05/27/2014 12:00AM ● Published by Melissa Mendonca
Photos: Alexis Leclair
When Fred Avila sends out A refurbished bike into the community, he likes to make sure it has a nice, polished shine. Saved from the dump with a lot of patience and elbow grease, he knows it has potential to really impact the life of its new owner. So it better shine.
Affectionately known as Fred the Bike Guy, the Red Bluff native has taken his own course of twists and turns, not unlike the cyclo-cross courses on which he loves to compete, to wind his way into the heart of the community through a new career at Tehama County Probation working with juveniles and AB 109 alternative custody offenders.
A former juvenile hall building, Tehama County’s Day Reporting Center is the hub of activity for those in alternative custody. In a back cell, Avila has set up a bike shop where he trains offenders in bike repair and helps them build their own transportation.

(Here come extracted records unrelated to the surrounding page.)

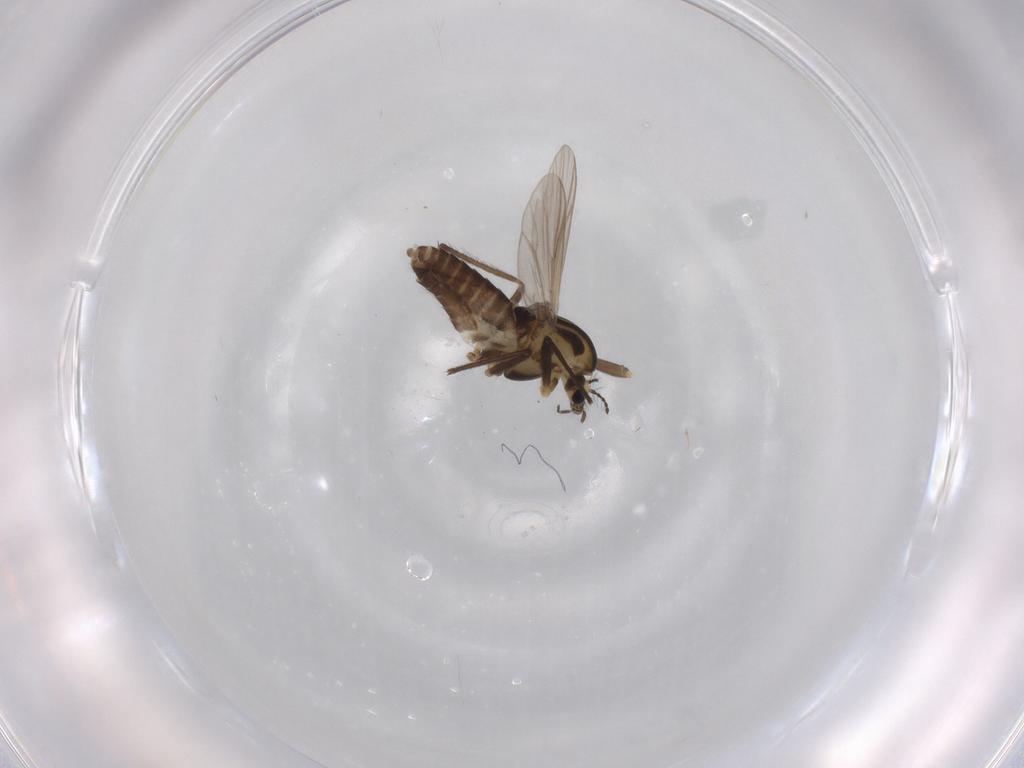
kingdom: Animalia
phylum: Arthropoda
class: Insecta
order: Diptera
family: Chironomidae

“It eliminates an excuse,” he says of the program that provides offenders refurbished bikes donated from the community. With a bike, offenders can get to and from work and their responsibilities under alternative custody.
It also provides job skills and a new life for bikes sitting in garages and destined for the landfill.
With kind eyes that dance as he speaks, Avila says his favorite story is of an offender released from Folsom Prison who had been through a bike program there. He connected with Avila to refurbish 35 bikes at Christmas to give away to children in need. The project kept two mechanics busy and two people fervently polishing each bike to a shine.
The project was so rewarding that the offender came back after his custody ended to voluntarily assist Avila with bike repairs at Project Homeless Connect. The two spent an entire day making free repairs to the bikes of the homeless and deeply impoverished.
“The success story is that I haven’t seen him again,” he says. “He hasn’t come back.”
Conversely, there’s joy in seeing a different offender who reports each day after a six-mile ride on a bicycle Avila helped rebuild. The bike had been donated when it was 30 years old and came in with the original tires, clearly having been stored in a garage and not getting any use. Now it shows signs of wear, the kind that indicates it’s being used. “It’s getting more use now than it ever has,” he says.
Avila discovered the freedom and joy of cycling at an early age. The eighth child in a family of farm workers, he had a loving yet humble upbringing. When computer classes were offered one summer during his middle school years, he found himself in need of transportation. Sensing his excitement to participate, his older brothers built him a bike and sent him on his way.
It wasn’t just the computers that captured his imagination that summer, but the experience of pedaling to his destination. “There’s something about being on wheels and spinning,” he says. “And there’s something about being by yourself and suffering.”
At 14, he handed his neighbor $15 for a bike “that was outdated even then” and entered his first road race, 76 miles around Eagle Lake. He beat every other competitor save one.
He found himself spending weekends riding from his home in Red Bluff up to Mineral, a 100-mile round trip trek. He laughs now at his gumption being a teen on the road “with no pump, no patch kit, no worry about someone running me over.”
By 18, he was working in the local bike shop, Fast Wheels, which he would eventually buy after a seven-year stint in the Bay Area as a utility worker.
Life at Fast Wheels was good, and ownership served him well. Eventually it turned a profit, but the true reward always seemed to be in the community he developed at the shop. Cycling enthusiasts of all stripes found their way to his doorsteps, but so too did young people seeking mentorship and a few homeless people in search of a kind ear and a bite of food, which Avila always seemed to have available.
As the economy crashed, however, so too did his profit margin. Closing the store was a painful decision, and one that will still stab him in the heart when he sees an old customer in town.
Despite the hardship, “I’ve never been one to say ‘I’m going to get out of this town’,” he says. “I’ve always loved being here.”
And so it’s just happened to work out that the closing of the doors to Fast Wheels opened a new door for Avila’s talents, combining his desire to work with kids, skill with bikes, and desire to create community with a wide variety of people. Under his guidance, people as well as bikes are starting to shine.